Seems like a pretty dismal prospect for universality, no?
At this point, some of you may be thinking to yourselves “well, of course not all music has universal appeal, only some of it does!”.
I think we need to go further. None of it does.
No one is born with an appreciation for Beethoven. No one comes out of the womb tapping their foot to Sondheim or Porter. These tastes have to be acquired.
If Beethoven’s fifth symphony seems to resonate with “everyone” today, it is only because we have never stopped teaching people to understand Beethoven. Even ignoring the (considerable) play time for his actual works, the underpinnings of his language are everywhere, from muzak to movie scores. Music works by setting up patterns that listeners recognize and then either fulfilling them or tweaking them in surprising ways. If you don’t have an intuitive understanding of the patterns, you won’t be able to make head or tail of the music that uses them.
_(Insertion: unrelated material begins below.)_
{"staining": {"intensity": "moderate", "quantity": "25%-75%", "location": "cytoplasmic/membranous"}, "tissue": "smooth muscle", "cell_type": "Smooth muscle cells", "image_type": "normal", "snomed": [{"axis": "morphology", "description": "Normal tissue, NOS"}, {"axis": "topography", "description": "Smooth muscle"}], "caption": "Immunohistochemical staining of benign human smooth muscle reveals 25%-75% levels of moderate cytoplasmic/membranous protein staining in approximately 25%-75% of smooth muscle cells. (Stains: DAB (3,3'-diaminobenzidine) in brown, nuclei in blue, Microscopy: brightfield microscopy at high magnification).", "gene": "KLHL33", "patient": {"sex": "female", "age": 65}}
This is why the Persichetti from earlier is so nonsensical to so many people — He’s using patterns that are far enough outside the average listener’s experience that said average listener can’t tell when they’re being fulfilled and when they’re being violated — they can’t feel the forces of expectation and surprise that make music tick. Beethoven is universal only insofar as the patterns he uses in his music are.
(Lest anyone argue that prevalence of western musical patterns is due to some inherent superiority on the patterns’ behalf: These patterns were in vogue among the European elite at a time when they were colonizing as many other parts of the world as it could and systematically destabilizing and attempting to eradicate indigenous cultural traditions. This is … not a coincidence.)
That you have to know the patterns to understand the music, however, offers some hope. Recognizing these kinds of patterns is a matter of familiarity. You don’t have to know what a Perfect Authentic Cadence is to get the emotional impact of one; you don’t have to study theory and scores, you just have to listen. If you want to “get into” a new style of music, from modernist works for wind band to traditional Indian ragas and beyond, all you have to do is listen. Studying the theory may help if you have the background to make sense of it, but listening is the key. At first, things will sound like an undifferentiated wash (and possibly a pretty unpleasant one at that), but in time, with enough exposure, your brain will start to make sense of what’s coming at it — you’ll start to pick out islands of difference in the sea of sameness. You’ll start to understand what you’re hearing. It will start to mean things to you. (Whether this payoff is worth the amount of time you’ll have to spend with confused ears is something only you can answer.)
No style of music is universal, but the tools to understand it are available to all who can hear.